Task objective
Switch "Sampdoria" to "Bari" in the rows below, starting at the first line and going on through the line with "ताज्या बातम्या". Give back only those lines, with everything else left as it is.

*** Opening of Records supplied ***

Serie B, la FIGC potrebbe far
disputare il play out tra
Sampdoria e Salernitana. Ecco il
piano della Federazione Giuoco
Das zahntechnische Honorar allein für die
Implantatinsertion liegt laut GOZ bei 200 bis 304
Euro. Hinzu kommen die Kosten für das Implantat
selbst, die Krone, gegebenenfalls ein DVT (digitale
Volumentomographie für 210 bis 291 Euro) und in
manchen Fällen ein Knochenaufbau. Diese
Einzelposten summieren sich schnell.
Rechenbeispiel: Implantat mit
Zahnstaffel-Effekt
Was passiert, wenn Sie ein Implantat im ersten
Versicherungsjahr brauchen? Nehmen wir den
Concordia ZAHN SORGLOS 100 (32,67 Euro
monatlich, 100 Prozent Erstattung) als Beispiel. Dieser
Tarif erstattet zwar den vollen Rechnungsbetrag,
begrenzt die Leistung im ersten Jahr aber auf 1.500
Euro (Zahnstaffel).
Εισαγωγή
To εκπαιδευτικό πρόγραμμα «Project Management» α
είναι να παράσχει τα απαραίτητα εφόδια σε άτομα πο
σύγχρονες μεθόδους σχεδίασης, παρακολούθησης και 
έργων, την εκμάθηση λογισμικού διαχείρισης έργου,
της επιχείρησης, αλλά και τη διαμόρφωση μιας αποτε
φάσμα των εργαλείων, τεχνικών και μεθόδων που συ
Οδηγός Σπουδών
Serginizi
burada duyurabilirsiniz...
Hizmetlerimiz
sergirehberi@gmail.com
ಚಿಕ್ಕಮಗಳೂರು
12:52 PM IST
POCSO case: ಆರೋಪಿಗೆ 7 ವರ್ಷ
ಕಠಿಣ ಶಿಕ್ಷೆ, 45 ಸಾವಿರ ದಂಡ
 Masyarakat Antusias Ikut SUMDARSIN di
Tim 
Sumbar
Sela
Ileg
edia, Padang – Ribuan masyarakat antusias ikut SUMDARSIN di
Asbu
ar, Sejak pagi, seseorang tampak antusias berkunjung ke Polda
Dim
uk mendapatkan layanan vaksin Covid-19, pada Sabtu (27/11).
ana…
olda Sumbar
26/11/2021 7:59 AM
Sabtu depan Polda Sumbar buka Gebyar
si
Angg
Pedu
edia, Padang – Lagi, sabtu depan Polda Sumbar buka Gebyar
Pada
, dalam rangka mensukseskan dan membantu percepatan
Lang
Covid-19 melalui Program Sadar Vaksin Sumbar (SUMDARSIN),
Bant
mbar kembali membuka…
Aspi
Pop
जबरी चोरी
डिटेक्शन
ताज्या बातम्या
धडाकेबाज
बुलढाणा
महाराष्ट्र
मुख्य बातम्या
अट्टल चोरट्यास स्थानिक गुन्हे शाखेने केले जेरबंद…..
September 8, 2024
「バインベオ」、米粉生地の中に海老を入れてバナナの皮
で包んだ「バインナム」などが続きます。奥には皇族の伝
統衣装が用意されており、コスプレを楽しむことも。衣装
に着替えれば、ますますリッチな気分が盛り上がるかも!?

*** Close of Records supplied ***

Response box
Serie B, la FIGC potrebbe far
disputare il play out tra
Bari e Salernitana. Ecco il
piano della Federazione Giuoco
Das zahntechnische Honorar allein für die
Implantatinsertion liegt laut GOZ bei 200 bis 304
Euro. Hinzu kommen die Kosten für das Implantat
selbst, die Krone, gegebenenfalls ein DVT (digitale
Volumentomographie für 210 bis 291 Euro) und in
manchen Fällen ein Knochenaufbau. Diese
Einzelposten summieren sich schnell.
Rechenbeispiel: Implantat mit
Zahnstaffel-Effekt
Was passiert, wenn Sie ein Implantat im ersten
Versicherungsjahr brauchen? Nehmen wir den
Concordia ZAHN SORGLOS 100 (32,67 Euro
monatlich, 100 Prozent Erstattung) als Beispiel. Dieser
Tarif erstattet zwar den vollen Rechnungsbetrag,
begrenzt die Leistung im ersten Jahr aber auf 1.500
Euro (Zahnstaffel).
Εισαγωγή
To εκπαιδευτικό πρόγραμμα «Project Management» α
είναι να παράσχει τα απαραίτητα εφόδια σε άτομα πο
σύγχρονες μεθόδους σχεδίασης, παρακολούθησης και 
έργων, την εκμάθηση λογισμικού διαχείρισης έργου,
της επιχείρησης, αλλά και τη διαμόρφωση μιας αποτε
φάσμα των εργαλείων, τεχνικών και μεθόδων που συ
Οδηγός Σπουδών
Serginizi
burada duyurabilirsiniz...
Hizmetlerimiz
sergirehberi@gmail.com
ಚಿಕ್ಕಮಗಳೂರು
12:52 PM IST
POCSO case: ಆರೋಪಿಗೆ 7 ವರ್ಷ
ಕಠಿಣ ಶಿಕ್ಷೆ, 45 ಸಾವಿರ ದಂಡ
 Masyarakat Antusias Ikut SUMDARSIN di
Tim 
Sumbar
Sela
Ileg
edia, Padang – Ribuan masyarakat antusias ikut SUMDARSIN di
Asbu
ar, Sejak pagi, seseorang tampak antusias berkunjung ke Polda
Dim
uk mendapatkan layanan vaksin Covid-19, pada Sabtu (27/11).
ana…
olda Sumbar
26/11/2021 7:59 AM
Sabtu depan Polda Sumbar buka Gebyar
si
Angg
Pedu
edia, Padang – Lagi, sabtu depan Polda Sumbar buka Gebyar
Pada
, dalam rangka mensukseskan dan membantu percepatan
Lang
Covid-19 melalui Program Sadar Vaksin Sumbar (SUMDARSIN),
Bant
mbar kembali membuka…
Aspi
Pop
जबरी चोरी
डिटेक्शन
ताज्या बातम्या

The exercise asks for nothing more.